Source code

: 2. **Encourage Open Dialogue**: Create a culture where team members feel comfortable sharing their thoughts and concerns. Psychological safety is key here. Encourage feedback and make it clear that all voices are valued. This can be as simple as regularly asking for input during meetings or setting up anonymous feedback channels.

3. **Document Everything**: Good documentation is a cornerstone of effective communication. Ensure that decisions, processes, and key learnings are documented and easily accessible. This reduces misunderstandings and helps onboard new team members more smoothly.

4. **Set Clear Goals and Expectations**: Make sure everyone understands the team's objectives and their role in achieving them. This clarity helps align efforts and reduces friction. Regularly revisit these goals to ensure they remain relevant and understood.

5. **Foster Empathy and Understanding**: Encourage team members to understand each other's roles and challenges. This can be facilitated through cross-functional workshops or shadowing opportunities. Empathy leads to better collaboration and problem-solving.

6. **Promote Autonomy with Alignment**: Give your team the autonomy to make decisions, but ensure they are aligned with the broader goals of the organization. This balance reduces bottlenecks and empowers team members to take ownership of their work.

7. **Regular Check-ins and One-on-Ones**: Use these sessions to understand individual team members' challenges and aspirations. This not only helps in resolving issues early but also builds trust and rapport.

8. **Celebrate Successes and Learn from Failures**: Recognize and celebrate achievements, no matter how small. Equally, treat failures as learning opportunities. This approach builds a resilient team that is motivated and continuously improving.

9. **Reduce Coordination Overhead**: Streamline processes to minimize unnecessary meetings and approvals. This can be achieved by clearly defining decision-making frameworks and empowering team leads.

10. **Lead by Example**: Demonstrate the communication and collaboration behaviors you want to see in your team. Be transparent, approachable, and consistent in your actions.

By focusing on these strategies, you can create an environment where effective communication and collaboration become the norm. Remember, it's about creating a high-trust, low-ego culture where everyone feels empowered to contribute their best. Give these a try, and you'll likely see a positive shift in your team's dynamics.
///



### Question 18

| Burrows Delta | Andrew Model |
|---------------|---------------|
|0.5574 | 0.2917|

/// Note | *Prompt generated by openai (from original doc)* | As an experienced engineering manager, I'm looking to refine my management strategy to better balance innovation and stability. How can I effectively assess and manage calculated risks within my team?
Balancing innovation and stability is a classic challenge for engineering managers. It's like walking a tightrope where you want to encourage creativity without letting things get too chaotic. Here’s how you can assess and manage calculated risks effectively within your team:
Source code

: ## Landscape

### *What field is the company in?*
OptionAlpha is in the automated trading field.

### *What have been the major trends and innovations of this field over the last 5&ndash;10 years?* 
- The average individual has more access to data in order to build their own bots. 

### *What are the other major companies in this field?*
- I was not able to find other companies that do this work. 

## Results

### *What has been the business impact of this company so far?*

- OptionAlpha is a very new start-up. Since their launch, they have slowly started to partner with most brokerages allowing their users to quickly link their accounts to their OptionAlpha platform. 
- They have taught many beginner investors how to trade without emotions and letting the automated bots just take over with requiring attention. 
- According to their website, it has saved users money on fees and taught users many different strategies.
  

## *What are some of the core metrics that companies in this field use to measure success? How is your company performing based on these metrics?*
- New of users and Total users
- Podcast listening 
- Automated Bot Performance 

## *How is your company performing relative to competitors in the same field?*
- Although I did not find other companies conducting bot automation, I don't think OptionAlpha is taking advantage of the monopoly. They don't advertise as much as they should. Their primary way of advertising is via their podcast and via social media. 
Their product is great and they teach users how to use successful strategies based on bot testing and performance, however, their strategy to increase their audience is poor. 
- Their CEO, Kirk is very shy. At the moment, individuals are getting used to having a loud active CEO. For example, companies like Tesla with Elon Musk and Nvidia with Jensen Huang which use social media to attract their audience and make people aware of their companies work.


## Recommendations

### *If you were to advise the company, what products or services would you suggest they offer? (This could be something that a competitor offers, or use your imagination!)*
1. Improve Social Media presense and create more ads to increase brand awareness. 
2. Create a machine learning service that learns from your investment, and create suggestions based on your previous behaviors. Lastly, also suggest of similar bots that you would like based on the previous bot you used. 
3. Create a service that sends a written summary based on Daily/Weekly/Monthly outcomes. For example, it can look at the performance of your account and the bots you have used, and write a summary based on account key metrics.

--------------------

Every line above that holds the string "other" should be copied out.

_Result_
5. **Foster Empathy and Understanding**: Encourage team members to understand each other's roles and challenges. This can be facilitated through cross-functional workshops or shadowing opportunities. Empathy leads to better collaboration and problem-solving.
### *What are the other major companies in this field?*
- I was not able to find other companies that do this work. 
- Although I did not find other companies conducting bot automation, I don't think OptionAlpha is taking advantage of the monopoly. They don't advertise as much as they should. Their primary way of advertising is via their podcast and via social media. 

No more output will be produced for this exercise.